In this complex scenario, discovering rational numbers between -2/5 and 1/7 while arranging them requires careful application of the LCM approach.

**LCM of 5 and 7:**The LCM of the denominators 5 and 7 is 35.**Equivalent fractions:**We convert both fractions to equivalent forms with a common denominator of 35:- -2/5 = (-2/5) * (7/7) = -14/35
- 1/7 = (1/7) * (5/5) = 5/35

**Intervals:**The difference between 5/35 and -14/35 is 19/35. To divide this range into 11 intervals, we use 19/35 / 11 = 19/385.**Insertion and arrangement:**Adding 19/385 successively to -14/35 gives us the sequence -14/35, -33/385, -14/77, -7/55, -4/35, -33/385, -14/105, -5/77, -2/35, -19/385, and finally 5/35.

**9. Journeying Between 1/2 and 2/3:**

The final task is to journey between 1/2 and 2/3 by inserting rational numbers and arranging them.

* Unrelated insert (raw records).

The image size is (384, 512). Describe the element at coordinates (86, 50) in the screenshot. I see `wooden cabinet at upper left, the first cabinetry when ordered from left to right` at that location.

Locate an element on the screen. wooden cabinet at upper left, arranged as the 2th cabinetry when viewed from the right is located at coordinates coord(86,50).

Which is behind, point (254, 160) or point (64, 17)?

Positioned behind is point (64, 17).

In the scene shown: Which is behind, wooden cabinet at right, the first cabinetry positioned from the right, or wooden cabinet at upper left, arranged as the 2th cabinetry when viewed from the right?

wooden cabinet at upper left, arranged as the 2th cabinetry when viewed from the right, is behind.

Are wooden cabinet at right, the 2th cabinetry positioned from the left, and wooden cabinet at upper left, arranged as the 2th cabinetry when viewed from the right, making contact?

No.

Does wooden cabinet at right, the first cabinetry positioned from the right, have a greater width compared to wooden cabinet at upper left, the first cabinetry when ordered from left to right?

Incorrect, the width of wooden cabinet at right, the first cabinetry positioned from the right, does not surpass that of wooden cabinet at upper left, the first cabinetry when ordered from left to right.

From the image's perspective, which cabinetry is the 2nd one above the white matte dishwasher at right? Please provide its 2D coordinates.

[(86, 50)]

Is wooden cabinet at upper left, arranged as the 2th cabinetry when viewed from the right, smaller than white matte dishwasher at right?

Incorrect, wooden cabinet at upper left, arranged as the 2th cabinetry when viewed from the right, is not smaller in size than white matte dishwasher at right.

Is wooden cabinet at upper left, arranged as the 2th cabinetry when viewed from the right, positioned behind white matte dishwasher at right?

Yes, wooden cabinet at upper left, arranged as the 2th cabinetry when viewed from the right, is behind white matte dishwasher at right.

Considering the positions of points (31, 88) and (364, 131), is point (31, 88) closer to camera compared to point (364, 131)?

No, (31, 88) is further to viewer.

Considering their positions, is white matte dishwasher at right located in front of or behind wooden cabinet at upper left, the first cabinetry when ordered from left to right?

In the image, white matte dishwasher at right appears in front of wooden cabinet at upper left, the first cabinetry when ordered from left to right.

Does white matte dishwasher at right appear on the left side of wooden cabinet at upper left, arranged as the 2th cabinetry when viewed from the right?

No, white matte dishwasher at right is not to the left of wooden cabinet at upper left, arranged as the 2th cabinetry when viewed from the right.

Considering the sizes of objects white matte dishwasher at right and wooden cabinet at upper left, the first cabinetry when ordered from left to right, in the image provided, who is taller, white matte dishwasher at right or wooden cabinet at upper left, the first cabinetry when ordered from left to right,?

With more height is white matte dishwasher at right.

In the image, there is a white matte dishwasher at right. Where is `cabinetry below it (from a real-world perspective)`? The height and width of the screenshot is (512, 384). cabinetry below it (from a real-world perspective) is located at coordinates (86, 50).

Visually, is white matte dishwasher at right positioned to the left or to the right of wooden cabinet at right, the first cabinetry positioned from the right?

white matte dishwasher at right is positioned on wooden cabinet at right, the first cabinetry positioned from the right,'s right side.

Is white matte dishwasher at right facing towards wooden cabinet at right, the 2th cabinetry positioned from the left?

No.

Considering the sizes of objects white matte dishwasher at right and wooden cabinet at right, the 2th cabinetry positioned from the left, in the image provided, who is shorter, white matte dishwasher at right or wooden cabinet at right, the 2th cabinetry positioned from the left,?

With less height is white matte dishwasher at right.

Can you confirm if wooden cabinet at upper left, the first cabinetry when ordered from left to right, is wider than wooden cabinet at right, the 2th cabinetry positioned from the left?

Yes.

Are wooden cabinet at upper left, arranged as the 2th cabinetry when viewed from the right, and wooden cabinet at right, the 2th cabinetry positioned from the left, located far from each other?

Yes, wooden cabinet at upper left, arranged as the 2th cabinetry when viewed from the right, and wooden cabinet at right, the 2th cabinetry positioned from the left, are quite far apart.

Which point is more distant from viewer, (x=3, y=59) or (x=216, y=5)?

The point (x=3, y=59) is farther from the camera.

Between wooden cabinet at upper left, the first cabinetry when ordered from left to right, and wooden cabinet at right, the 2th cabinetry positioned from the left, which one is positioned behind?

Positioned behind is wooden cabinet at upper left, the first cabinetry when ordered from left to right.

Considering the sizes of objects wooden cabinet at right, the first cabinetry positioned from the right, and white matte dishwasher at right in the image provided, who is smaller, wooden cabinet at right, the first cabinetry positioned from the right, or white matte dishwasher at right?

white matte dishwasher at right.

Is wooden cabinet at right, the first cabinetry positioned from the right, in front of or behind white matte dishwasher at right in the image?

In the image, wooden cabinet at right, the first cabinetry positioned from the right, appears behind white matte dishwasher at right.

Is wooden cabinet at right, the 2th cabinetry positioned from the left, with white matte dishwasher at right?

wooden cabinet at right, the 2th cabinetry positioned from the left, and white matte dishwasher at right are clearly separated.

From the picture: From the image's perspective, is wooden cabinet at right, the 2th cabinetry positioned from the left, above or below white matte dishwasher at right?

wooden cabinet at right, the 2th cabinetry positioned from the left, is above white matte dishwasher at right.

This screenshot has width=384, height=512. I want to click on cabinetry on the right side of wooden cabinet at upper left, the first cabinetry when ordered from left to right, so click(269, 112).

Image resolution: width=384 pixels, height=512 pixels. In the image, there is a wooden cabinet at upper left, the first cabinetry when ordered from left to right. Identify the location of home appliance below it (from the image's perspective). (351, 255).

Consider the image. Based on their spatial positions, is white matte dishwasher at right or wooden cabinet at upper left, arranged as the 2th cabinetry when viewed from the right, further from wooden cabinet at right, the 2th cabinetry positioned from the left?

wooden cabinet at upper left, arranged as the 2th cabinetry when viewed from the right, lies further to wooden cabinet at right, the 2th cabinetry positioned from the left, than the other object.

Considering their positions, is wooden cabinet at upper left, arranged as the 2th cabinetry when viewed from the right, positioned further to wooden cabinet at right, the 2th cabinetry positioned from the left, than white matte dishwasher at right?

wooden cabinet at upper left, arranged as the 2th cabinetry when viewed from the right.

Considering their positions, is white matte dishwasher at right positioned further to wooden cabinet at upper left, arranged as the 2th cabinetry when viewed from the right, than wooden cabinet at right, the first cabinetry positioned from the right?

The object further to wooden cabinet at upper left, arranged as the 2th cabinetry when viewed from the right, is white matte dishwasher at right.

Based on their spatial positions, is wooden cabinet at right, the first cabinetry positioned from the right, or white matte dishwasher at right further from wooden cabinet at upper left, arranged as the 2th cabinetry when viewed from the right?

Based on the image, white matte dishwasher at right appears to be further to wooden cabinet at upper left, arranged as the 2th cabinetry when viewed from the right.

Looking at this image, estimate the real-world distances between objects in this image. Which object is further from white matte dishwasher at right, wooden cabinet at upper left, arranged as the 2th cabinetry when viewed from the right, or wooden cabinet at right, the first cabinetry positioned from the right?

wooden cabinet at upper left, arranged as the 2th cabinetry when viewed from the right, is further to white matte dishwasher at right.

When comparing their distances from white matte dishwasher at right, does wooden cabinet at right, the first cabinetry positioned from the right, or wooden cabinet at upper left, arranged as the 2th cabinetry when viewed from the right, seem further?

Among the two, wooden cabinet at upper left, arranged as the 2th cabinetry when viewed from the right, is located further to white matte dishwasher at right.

**LCM of 2 and 3:**The LCM of the denominators 2 and 3 is 6.**Equivalent fractions:**We convert both fractions to equivalent forms with a common denominator of 6:- 1/2 = (1/2) * (3/3) = 3/6
- 2/3 = (2/3) * (2/2) = 4/6

**Intervals:**The difference between 4/6 and 3/6 is 1/6. To divide this range into 6 intervals, we use 1/6.**Insertion and arrangement:**Adding 1/6 successively to 3/6 gives us the sequence 3/6, 4/6, 5/6.